* _What is being asked_: Between the line containing "left elbow: (1052, 549)" and the line containing "left ankle: (612, 595)" lies a run of lines; give that run again exactly, with both of those lines, and nothing else from the entries below.

* _Provided entries_:
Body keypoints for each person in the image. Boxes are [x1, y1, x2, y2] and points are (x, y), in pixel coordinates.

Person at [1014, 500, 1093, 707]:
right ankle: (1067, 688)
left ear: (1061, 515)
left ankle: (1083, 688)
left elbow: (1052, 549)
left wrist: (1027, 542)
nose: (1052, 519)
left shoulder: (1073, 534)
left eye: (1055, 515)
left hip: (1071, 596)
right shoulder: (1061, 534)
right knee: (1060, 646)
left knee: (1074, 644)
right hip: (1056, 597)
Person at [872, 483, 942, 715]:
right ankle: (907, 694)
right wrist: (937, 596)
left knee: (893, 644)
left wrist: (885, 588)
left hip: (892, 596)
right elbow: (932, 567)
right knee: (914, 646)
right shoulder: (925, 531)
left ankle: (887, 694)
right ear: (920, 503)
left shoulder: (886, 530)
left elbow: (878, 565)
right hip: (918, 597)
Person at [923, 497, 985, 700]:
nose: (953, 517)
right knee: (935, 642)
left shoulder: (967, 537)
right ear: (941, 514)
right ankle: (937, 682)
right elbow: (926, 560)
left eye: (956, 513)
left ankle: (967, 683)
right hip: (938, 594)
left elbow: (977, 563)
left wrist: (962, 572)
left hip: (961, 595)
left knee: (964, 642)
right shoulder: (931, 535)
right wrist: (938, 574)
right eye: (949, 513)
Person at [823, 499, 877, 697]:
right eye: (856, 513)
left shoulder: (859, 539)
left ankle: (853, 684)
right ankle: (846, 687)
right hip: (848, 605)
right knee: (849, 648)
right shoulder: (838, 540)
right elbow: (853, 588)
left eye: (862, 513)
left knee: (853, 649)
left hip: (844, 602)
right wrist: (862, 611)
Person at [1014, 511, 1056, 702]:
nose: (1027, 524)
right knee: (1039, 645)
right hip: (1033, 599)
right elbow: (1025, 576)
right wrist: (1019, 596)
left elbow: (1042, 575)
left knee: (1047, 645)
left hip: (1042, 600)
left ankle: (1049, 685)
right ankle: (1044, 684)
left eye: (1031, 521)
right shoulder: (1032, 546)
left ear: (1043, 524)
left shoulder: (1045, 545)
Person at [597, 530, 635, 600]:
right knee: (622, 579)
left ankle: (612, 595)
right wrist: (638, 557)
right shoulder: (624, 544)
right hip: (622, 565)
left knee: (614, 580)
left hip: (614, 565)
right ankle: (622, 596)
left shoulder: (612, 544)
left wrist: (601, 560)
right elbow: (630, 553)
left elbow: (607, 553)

...

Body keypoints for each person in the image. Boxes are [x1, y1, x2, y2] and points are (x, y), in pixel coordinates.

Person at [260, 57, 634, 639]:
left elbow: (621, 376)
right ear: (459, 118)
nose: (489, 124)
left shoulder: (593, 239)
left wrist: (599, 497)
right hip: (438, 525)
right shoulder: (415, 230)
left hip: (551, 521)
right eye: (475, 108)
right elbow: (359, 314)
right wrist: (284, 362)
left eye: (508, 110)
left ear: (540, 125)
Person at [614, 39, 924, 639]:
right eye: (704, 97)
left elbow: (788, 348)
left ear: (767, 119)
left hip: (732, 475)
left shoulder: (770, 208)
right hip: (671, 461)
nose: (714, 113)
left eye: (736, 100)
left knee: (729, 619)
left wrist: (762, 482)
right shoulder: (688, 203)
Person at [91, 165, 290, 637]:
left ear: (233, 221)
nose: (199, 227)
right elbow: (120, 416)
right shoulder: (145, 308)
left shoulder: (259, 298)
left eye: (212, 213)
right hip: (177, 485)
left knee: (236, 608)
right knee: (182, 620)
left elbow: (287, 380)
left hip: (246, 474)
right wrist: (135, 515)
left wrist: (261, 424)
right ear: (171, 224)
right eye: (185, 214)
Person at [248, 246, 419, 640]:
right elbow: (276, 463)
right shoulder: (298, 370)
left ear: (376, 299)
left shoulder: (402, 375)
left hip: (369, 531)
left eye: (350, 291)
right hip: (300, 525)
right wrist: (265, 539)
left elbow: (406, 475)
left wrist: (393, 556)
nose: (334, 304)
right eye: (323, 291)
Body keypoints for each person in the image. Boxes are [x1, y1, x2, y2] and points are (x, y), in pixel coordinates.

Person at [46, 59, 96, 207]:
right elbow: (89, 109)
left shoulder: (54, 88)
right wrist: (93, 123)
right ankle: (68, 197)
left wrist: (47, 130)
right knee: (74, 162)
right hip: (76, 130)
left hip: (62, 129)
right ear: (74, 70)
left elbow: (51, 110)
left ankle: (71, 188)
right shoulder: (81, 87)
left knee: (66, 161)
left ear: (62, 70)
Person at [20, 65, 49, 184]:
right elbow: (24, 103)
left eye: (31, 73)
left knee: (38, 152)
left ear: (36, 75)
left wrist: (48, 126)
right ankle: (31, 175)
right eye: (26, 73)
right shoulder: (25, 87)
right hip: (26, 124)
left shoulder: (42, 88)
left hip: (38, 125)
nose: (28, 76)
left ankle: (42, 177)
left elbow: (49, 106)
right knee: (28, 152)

* * *

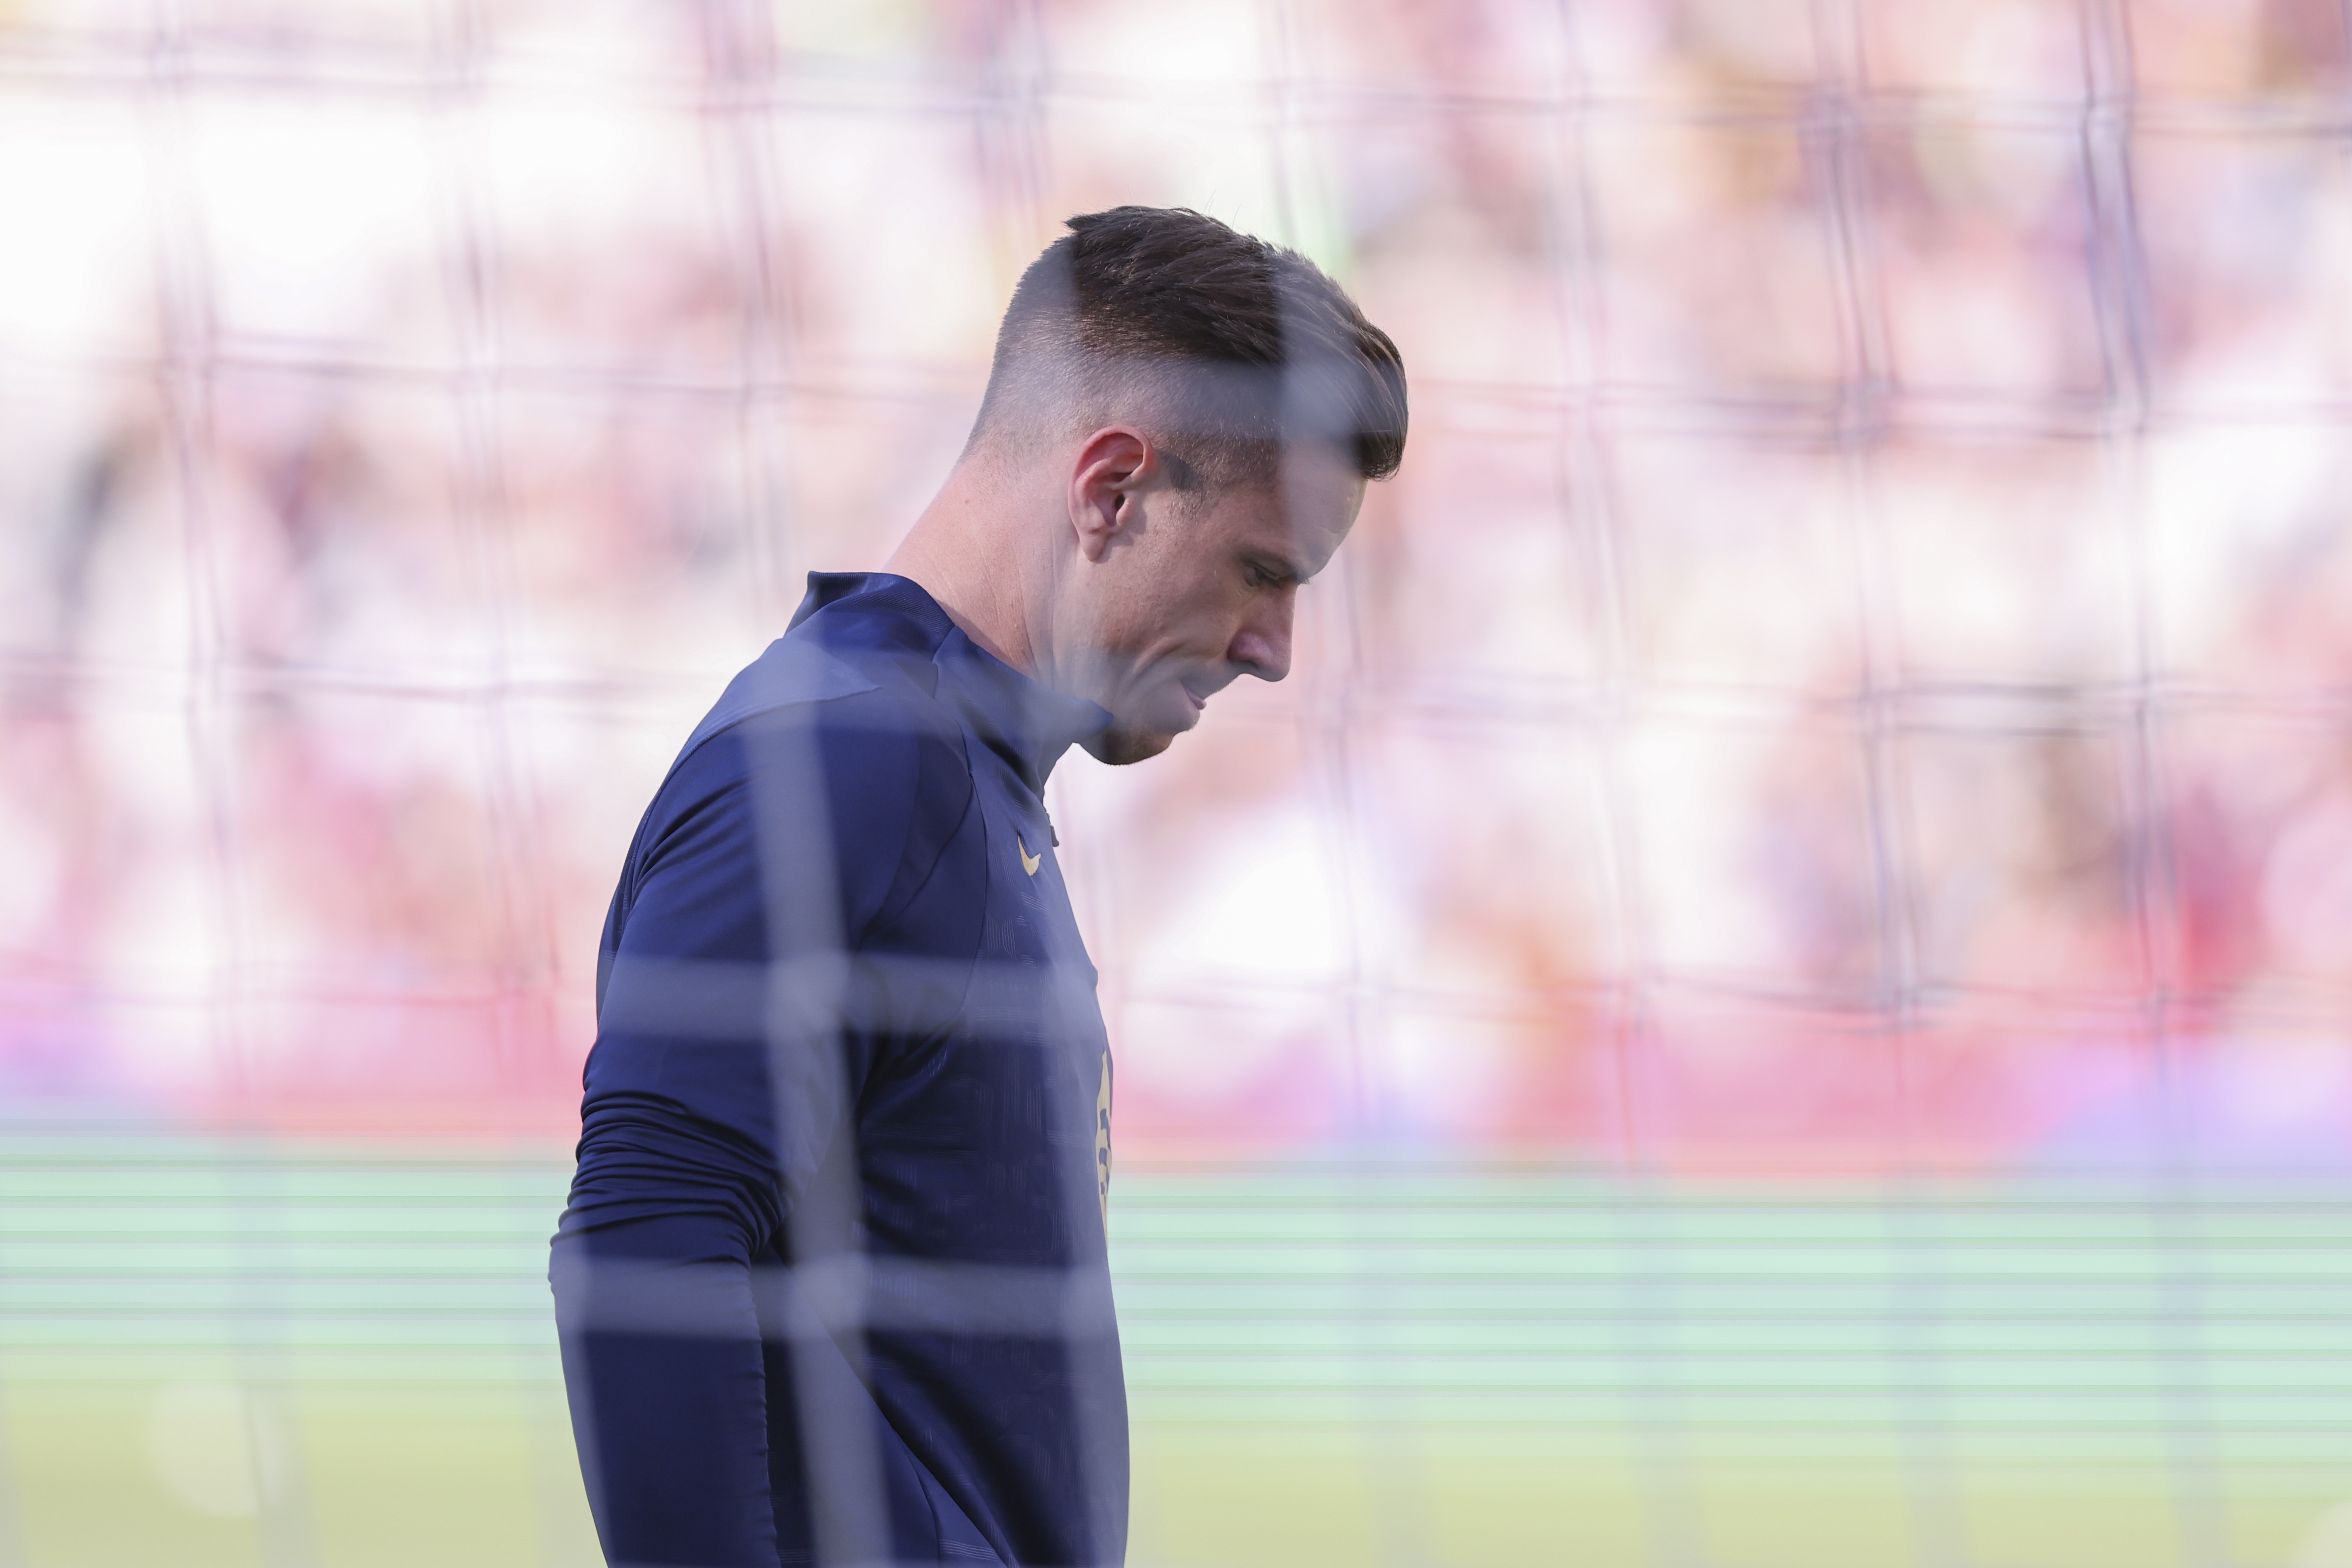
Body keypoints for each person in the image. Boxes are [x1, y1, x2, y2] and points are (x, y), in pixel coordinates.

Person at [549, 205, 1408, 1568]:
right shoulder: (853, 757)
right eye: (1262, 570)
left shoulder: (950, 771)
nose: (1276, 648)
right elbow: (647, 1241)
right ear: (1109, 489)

* _Solution for this task_:
left elbow: (1052, 549)
left wrist: (1027, 542)
nose: (1052, 519)
left shoulder: (1073, 534)
left eye: (1055, 515)
left hip: (1071, 596)
right shoulder: (1061, 534)
right knee: (1060, 646)
left knee: (1074, 644)
right hip: (1056, 597)
Person at [872, 483, 942, 715]:
right ankle: (907, 694)
right wrist: (937, 596)
left knee: (893, 644)
left wrist: (885, 588)
left hip: (892, 596)
right elbow: (932, 567)
right knee: (914, 646)
right shoulder: (925, 531)
left ankle: (887, 694)
right ear: (920, 503)
left shoulder: (886, 530)
left elbow: (878, 565)
right hip: (918, 597)
Person at [923, 497, 985, 700]:
nose: (953, 517)
right knee: (935, 642)
left shoulder: (967, 537)
right ear: (941, 514)
right ankle: (937, 682)
right elbow: (926, 560)
left eye: (956, 513)
left ankle: (967, 683)
right hip: (938, 594)
left elbow: (977, 563)
left wrist: (962, 572)
left hip: (961, 595)
left knee: (964, 642)
right shoulder: (931, 535)
right wrist: (938, 574)
right eye: (949, 513)
Person at [823, 499, 877, 697]:
right eye: (856, 513)
left shoulder: (859, 539)
left ankle: (853, 684)
right ankle: (846, 687)
right hip: (848, 605)
right knee: (849, 648)
right shoulder: (838, 540)
right elbow: (853, 588)
left eye: (862, 513)
left knee: (853, 649)
left hip: (844, 602)
right wrist: (862, 611)
Person at [1014, 511, 1056, 702]:
nose: (1027, 524)
right knee: (1039, 645)
right hip: (1033, 599)
right elbow: (1025, 576)
right wrist: (1019, 596)
left elbow: (1042, 575)
left knee: (1047, 645)
left hip: (1042, 600)
left ankle: (1049, 685)
right ankle: (1044, 684)
left eye: (1031, 521)
right shoulder: (1032, 546)
left ear: (1043, 524)
left shoulder: (1045, 545)
Person at [597, 530, 635, 600]:
right knee: (622, 579)
left ankle: (612, 595)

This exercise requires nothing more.